I have already written quite a lot about the serverless approach, the AWS Lambda service in particular, and how I use it for my own personal purposes. In this post, we will walk once again through how AWS Lambda set up and running. We will talk about strategies to mitigate the impact of DDoS attacks (the days of DoS are long gone) and create fail-safe serverless applications. There is very little information on this topic, although it is quite important and most common when discussing AWS security.
P.S. Unfortunately, this post has not been sponsored.
Briefly about AWS Lambda. AWS Lambda is an AWS computing service that allows us to run simple functions as FaaS in the cloud. AWS Lambda performs all administration for us, including server and operating system maintenance, resource allocation, automatic scaling, monitoring, and logging. All you have to do is provide code in one of the languages that AWS Lambda supports.
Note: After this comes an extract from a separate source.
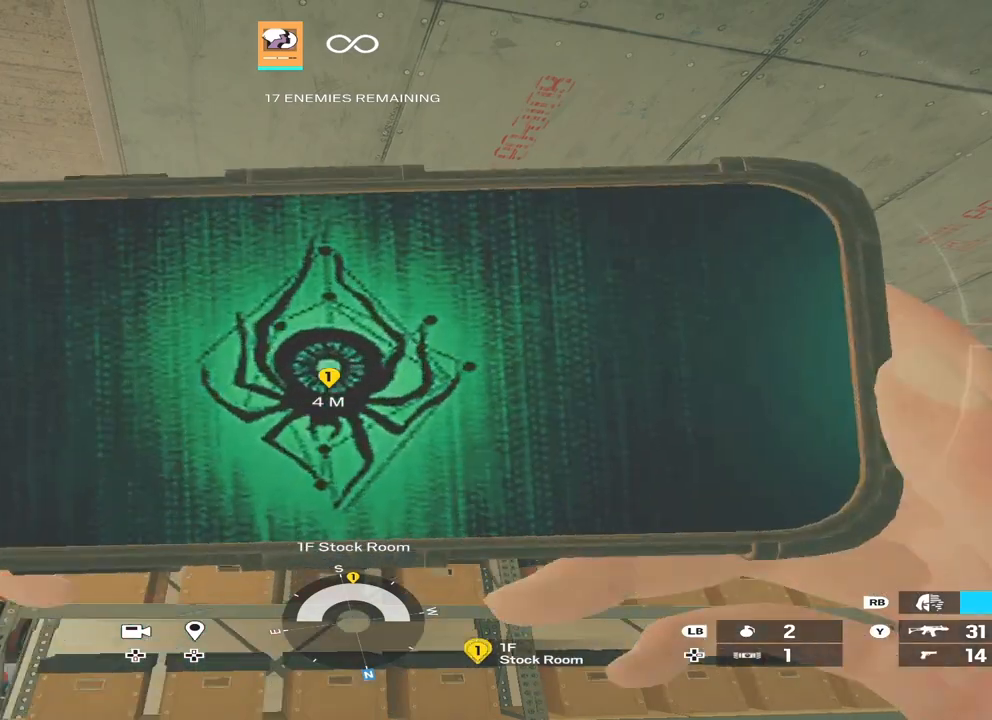
{"buttons": [], "left_stick": "center", "right_stick": "left", "events": [[467, "right_stick", "left"]]}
Advantages of using the AWS Lambda:
- Cost-effective. You only pay when the service is running(but some services cost a lot).
- No ops. You do not need to manage anything yourself. AWS takes care of the operating system, deployment, scaling, and so on.
- Speed. The lambda itself goes up and runs very fast(but there are overhead on spinning up the runtime).
- Scalability. Functions can be run in parallel with limit depending on the region, from 1000 to 3000 copies maximum. And if you want, this limit can be increased.
The work of AWS Lambda is quite simple and clear. The first time a function is called, an instance of a custom function is created, the runtime is created which passes on queries and answers between AWS Lambda and the function code. The function handler is started to handle the event. The source of the event(called trigger) can be a wide variety of things inside the AWS, the most popular triggers for the web I would call AWS CloudFront, AWS API Gateway, and AWS SQS. When the function has processed an event it returns a response and remains active — it waits for the next events to be passed. As more events arrive, the internal AWS Lambda schedulers direct them to the warm(already running) instances if there is one and create new instances as needed. When the number of requests decreases, AWS Lambda stops unused instances to free up the resources for other functions.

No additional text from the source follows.